***** DATASET CONTENT *****
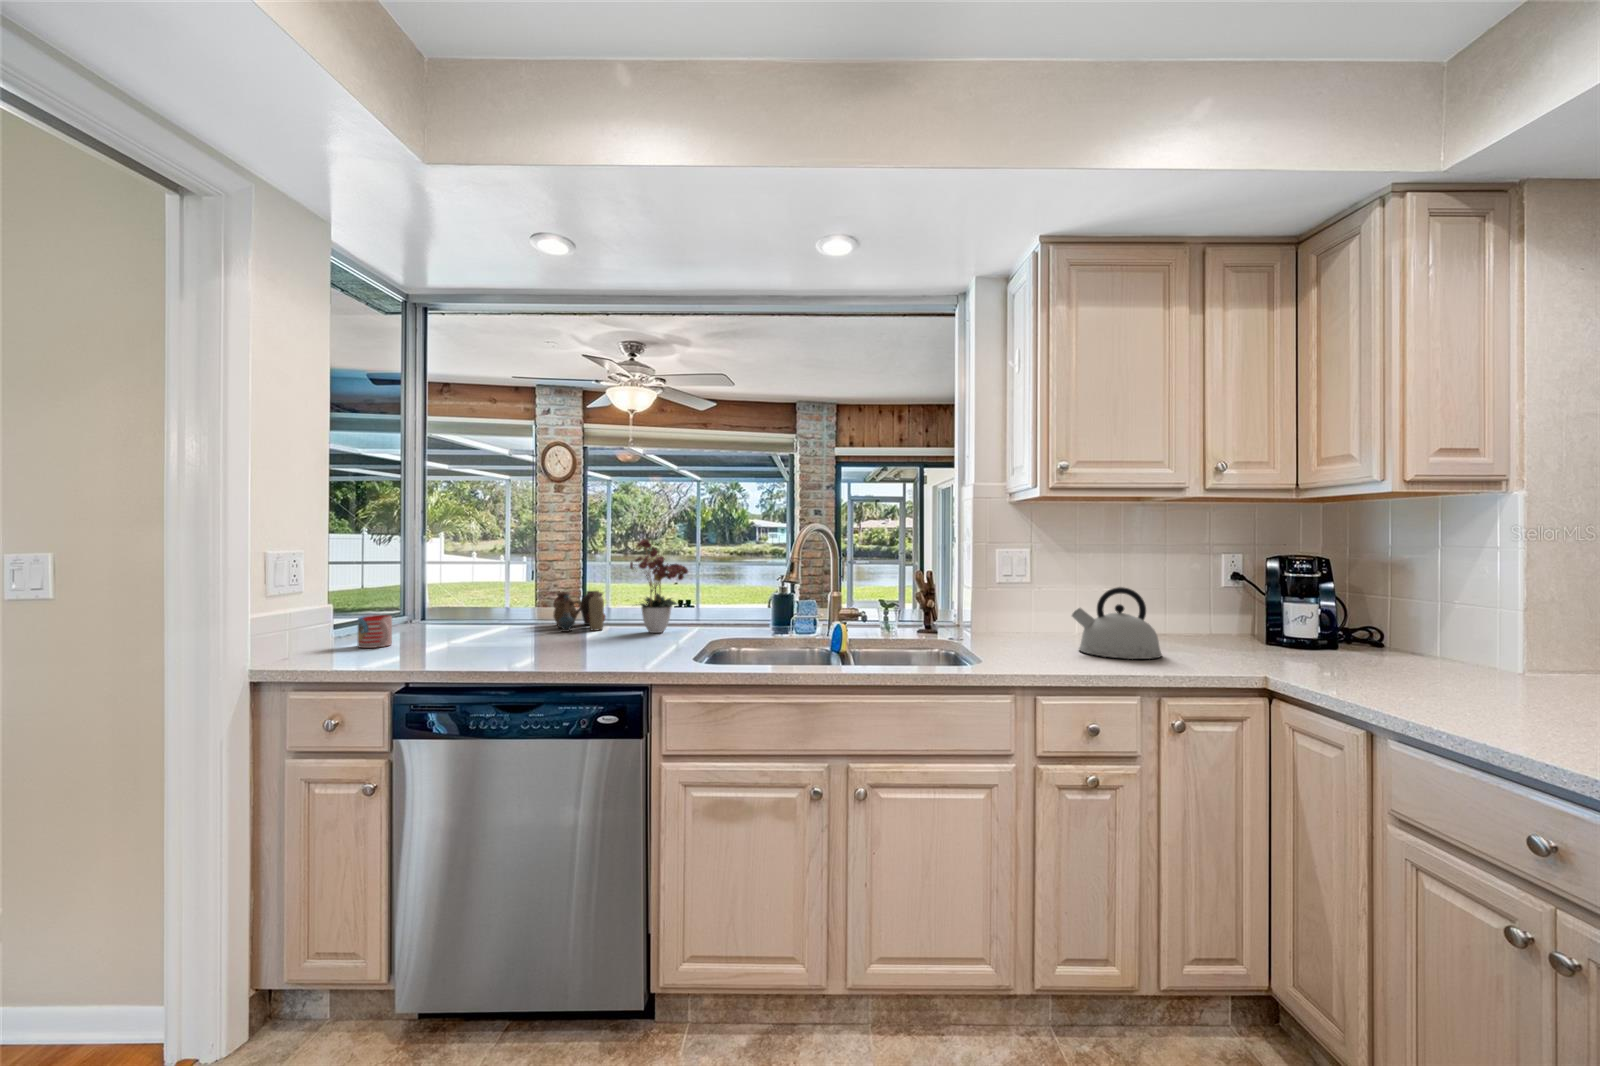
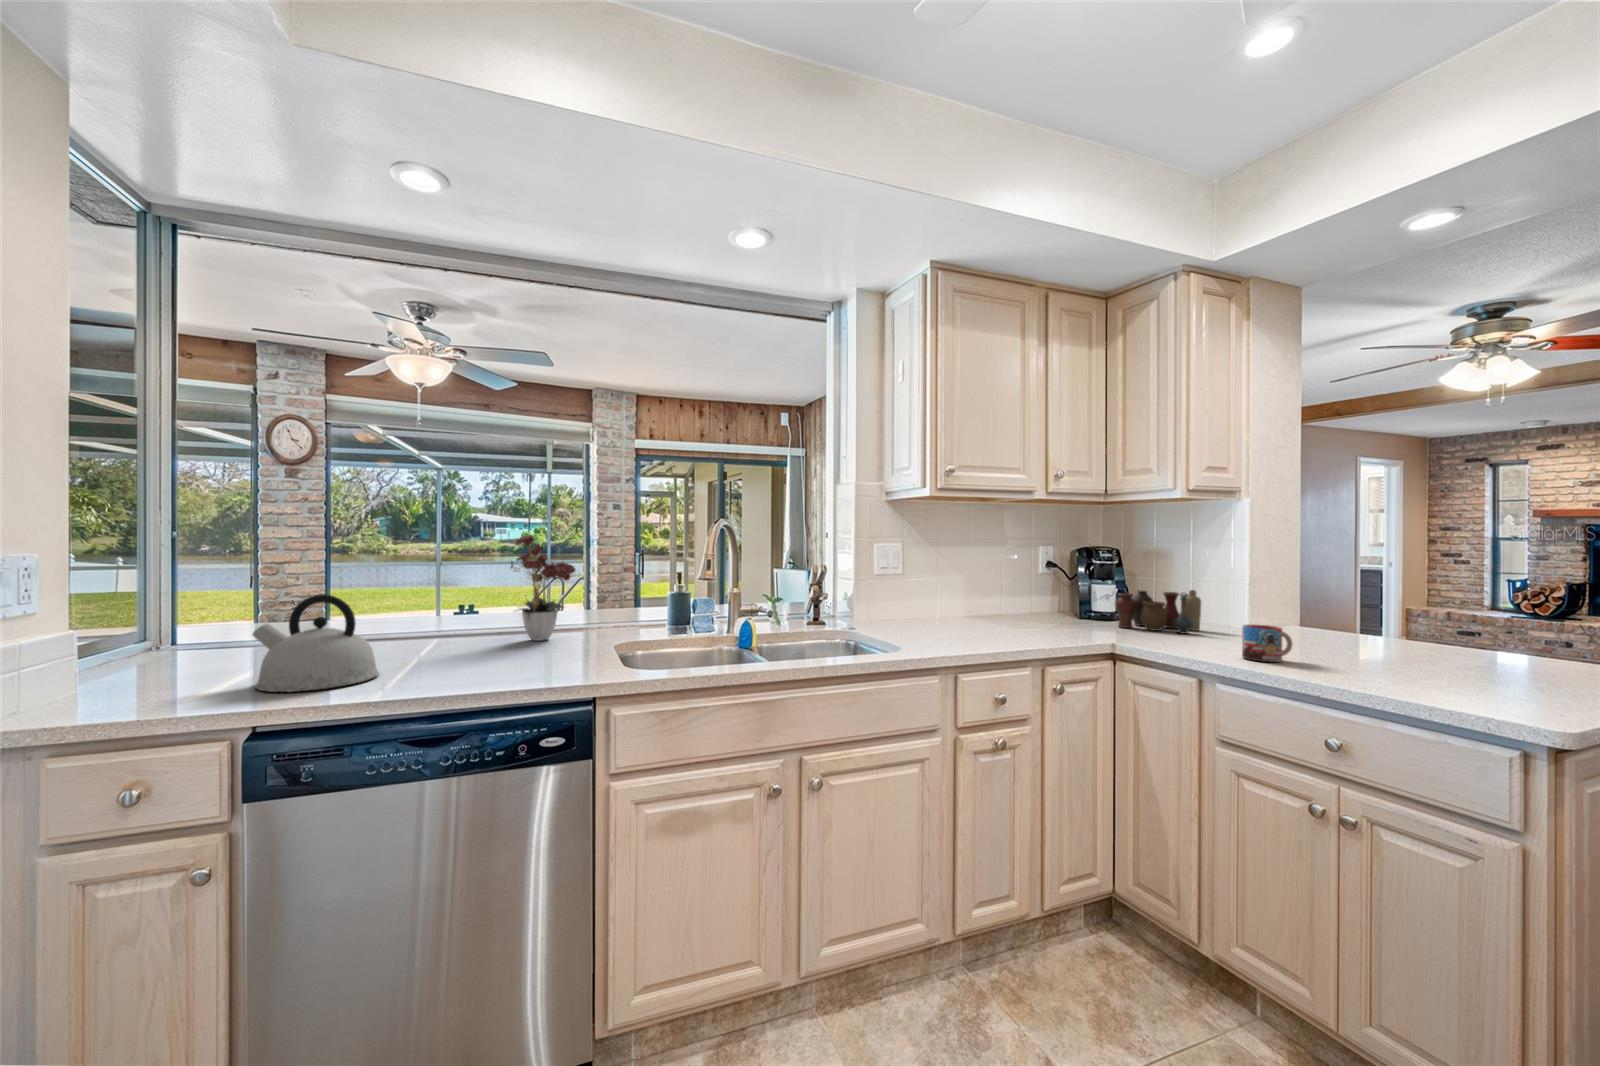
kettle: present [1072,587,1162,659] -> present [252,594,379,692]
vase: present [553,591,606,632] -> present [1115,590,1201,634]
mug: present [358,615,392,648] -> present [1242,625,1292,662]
*****
***** DATASET CONTENT *****
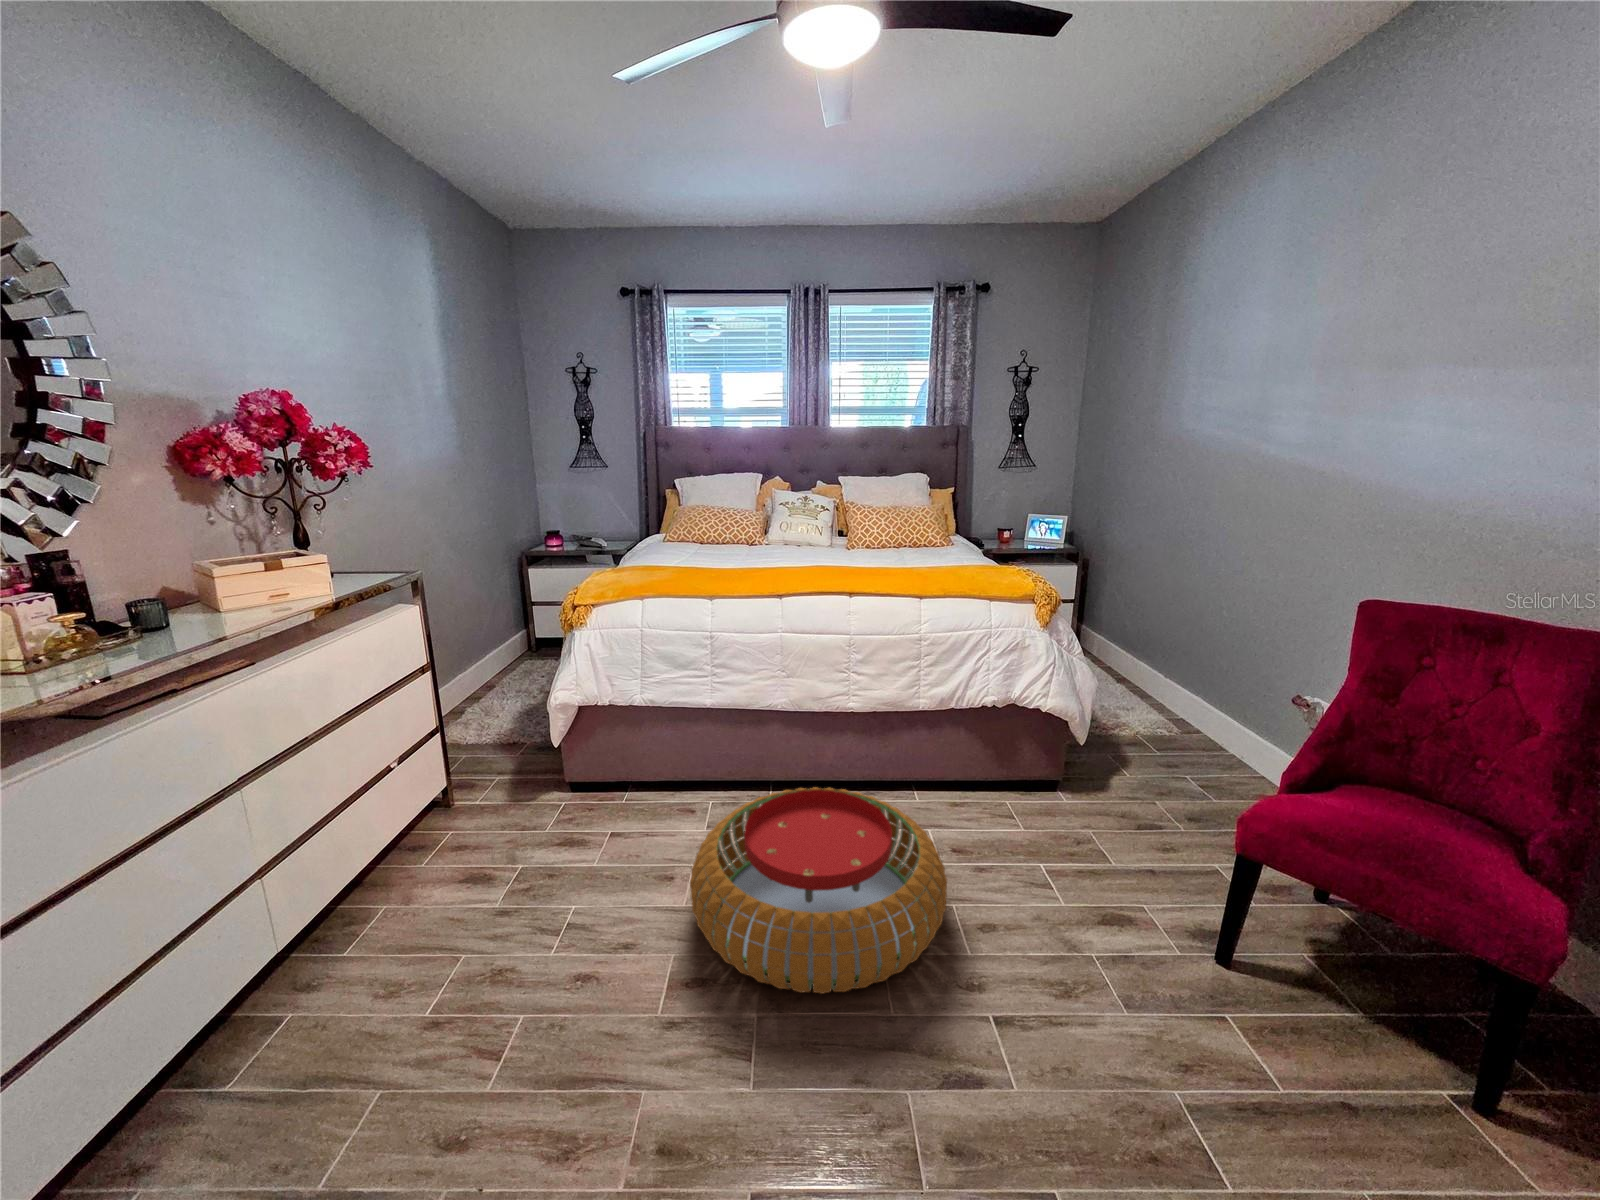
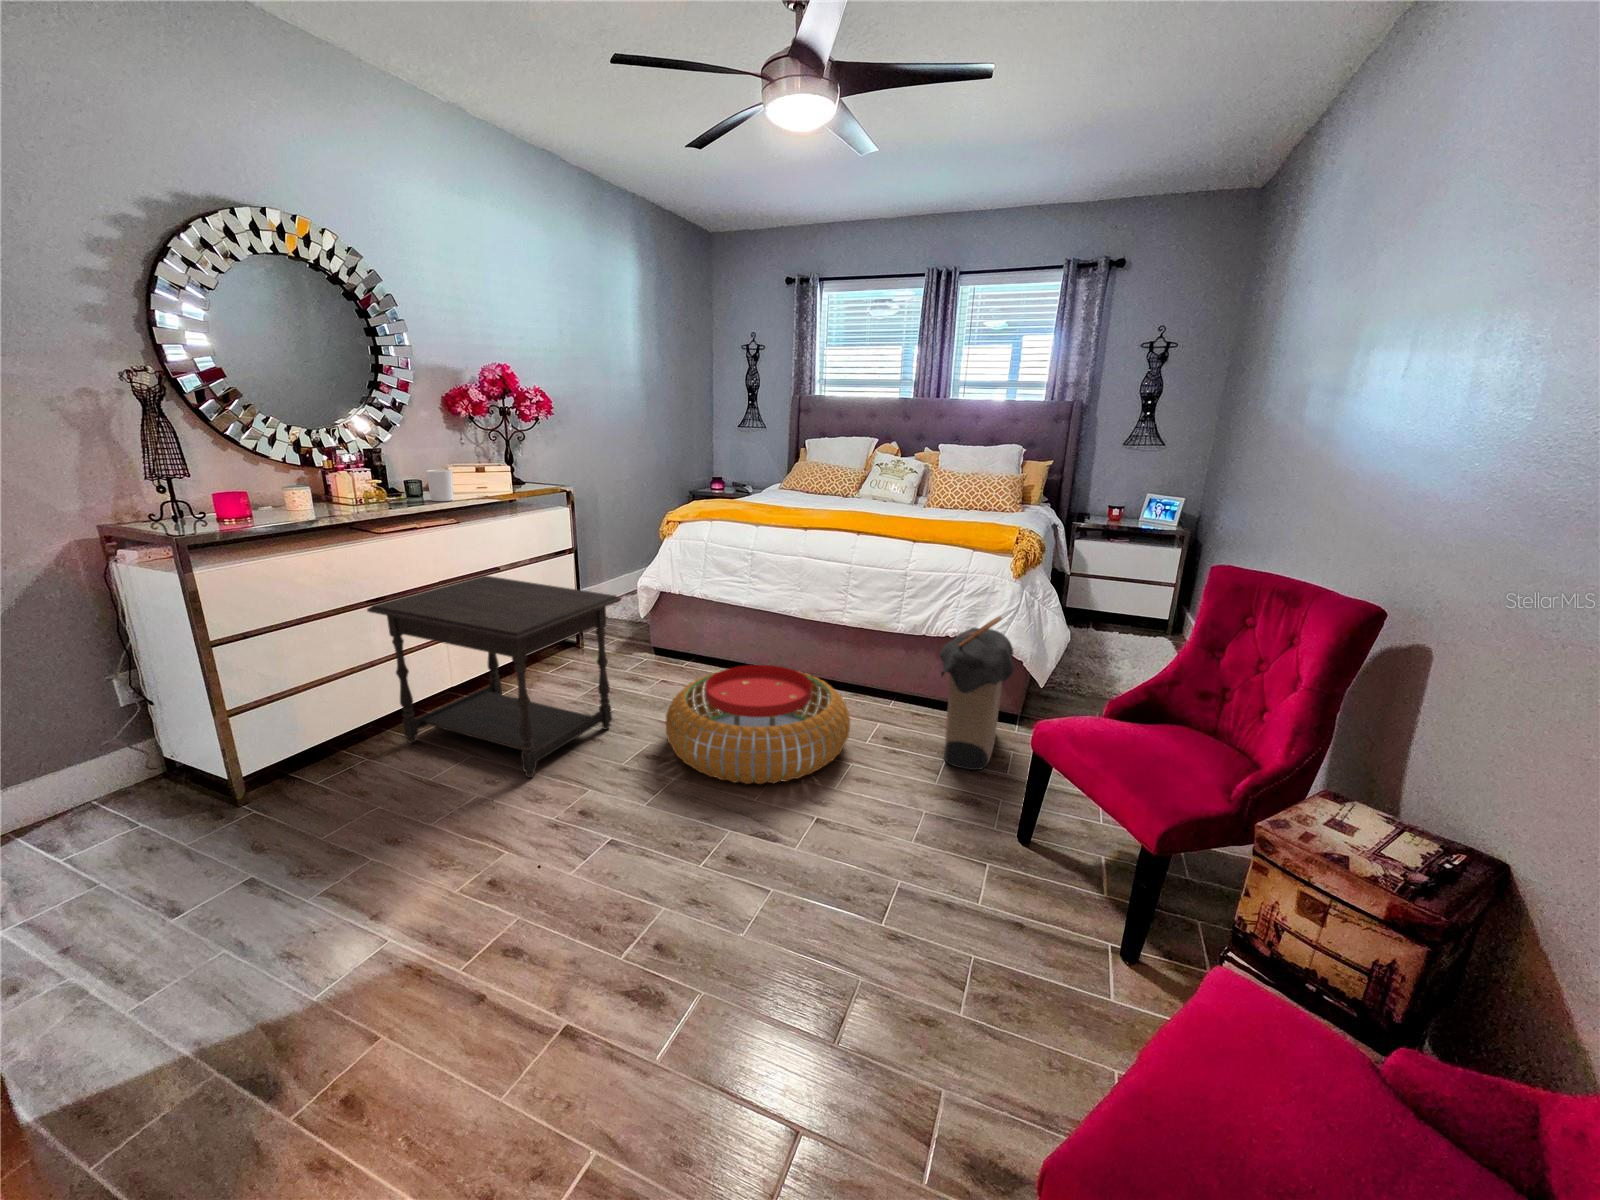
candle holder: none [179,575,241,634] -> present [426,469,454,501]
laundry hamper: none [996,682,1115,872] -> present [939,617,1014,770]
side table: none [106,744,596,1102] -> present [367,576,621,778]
*****
> _TO DO_: Work through the data above line by line and give the number of lines in which "none" occurs. Add nothing else.

> _RESULT OF THE EXERCISE_: 3